As advocates for a range of social service programs brace for the worst under the mayor’s budget proposals, some senior centers recently learned a harsh lesson: Watch the money, even after it’s in the budget.

In late January, the city Department for the Aging (DFTA) told administrators at 38 centers that funding had run out for their English as a Second Language classes. According to the agency, the City Council never restored $500,000 DFTA says the mayor cut last summer, despite promises to do so. To keep the program running for the 1,500 elderly immigrants who had been using it, DFTA officials say the agency had been paying for the program out of its own coffers for six months, but couldn’t afford to do so any longer.

The Council says that’s nonsense.
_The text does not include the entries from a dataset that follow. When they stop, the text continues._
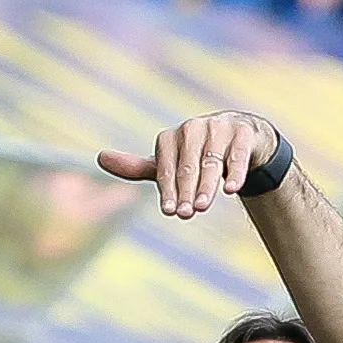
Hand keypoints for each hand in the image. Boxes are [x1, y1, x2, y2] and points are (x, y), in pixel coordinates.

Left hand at [96, 110, 283, 219]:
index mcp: (170, 137)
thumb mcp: (167, 164)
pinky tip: (231, 189)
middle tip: (184, 214)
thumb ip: (137, 167)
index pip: (166, 167)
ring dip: (206, 185)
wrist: (240, 141)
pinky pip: (237, 154)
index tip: (168, 211)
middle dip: (185, 191)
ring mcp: (219, 128)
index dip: (167, 190)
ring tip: (202, 206)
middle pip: (188, 165)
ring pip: (211, 161)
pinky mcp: (242, 133)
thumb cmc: (195, 157)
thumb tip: (100, 157)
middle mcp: (192, 128)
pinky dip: (234, 171)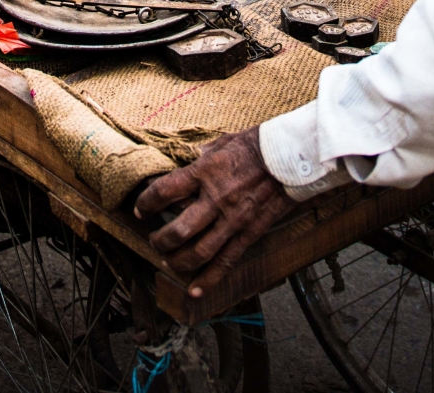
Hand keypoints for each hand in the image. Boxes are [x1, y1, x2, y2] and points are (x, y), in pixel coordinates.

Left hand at [134, 128, 293, 298]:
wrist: (293, 156)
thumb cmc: (258, 145)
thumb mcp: (224, 143)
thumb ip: (204, 156)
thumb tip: (191, 161)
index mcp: (205, 172)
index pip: (164, 191)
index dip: (146, 203)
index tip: (140, 209)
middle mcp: (216, 199)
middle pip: (178, 230)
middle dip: (160, 239)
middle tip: (154, 240)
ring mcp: (234, 219)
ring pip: (199, 252)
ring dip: (178, 261)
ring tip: (168, 262)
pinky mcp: (250, 232)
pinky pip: (227, 261)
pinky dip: (209, 279)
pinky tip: (195, 290)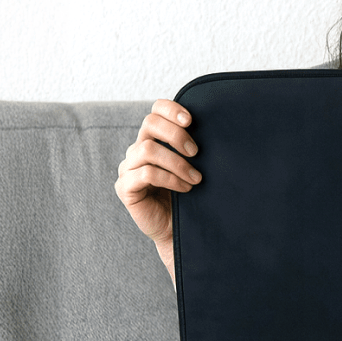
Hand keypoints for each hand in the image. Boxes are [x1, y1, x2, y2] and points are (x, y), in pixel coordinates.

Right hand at [114, 99, 200, 280]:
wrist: (179, 230)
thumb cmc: (189, 196)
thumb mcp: (194, 167)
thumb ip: (195, 148)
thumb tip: (216, 129)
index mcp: (153, 140)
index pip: (155, 111)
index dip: (171, 109)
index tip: (191, 120)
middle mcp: (137, 150)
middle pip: (149, 124)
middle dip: (176, 134)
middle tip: (196, 152)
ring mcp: (128, 169)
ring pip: (148, 150)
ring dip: (177, 163)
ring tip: (196, 178)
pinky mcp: (125, 188)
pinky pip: (146, 173)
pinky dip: (170, 179)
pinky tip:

In a letter to the DFTA commissioner last month, Council Finance Director Larian Angelo wrote that $500,000 for ESL was in the 2003 budget.

While both sides gather documentation, advocates for seniors wonder about the classes’ future. At the ARC Fort Washington Senior Center in Washington Heights, what was an eight-hour-a-week program for 23 students has been whittled down to four hours taught by volunteers. Eight students have dropped out.

At a City Council hearing on April 15, DFTA Deputy Commissioner Sally Renfrow promised that the Department of Youth and Community Development would soon start up afternoon ESL classes at senior centers.

But some advocates say that’s a poor alternative. For one thing, said several senior center representatives, many seniors spend their afternoons caring for grandchildren.

In the meantime, in the midst of intense budget debates, fiscal watchdogs are wondering how this accounting mishap could have happened. “I’ve seen City Council’s budget and I would have known if there had been a cut,” said Bobbie Sackman, public policy director for the Council of Senior Centers and Services of New York City. “There was no budget process to discuss such a cut, no hearing, nothing.”

When asked last week why DFTA didn’t mention the ESL termination during budget discussions late last year, Renfrow said it was “an oversight.”

Regardless of how the controversy gets resolved, Sackman assumes that ESL money for seniors really will end up on the block of impending budget cuts. “When we fight to get it back,” she says, “we at least want to know it’s going to be used for the intended purpose.”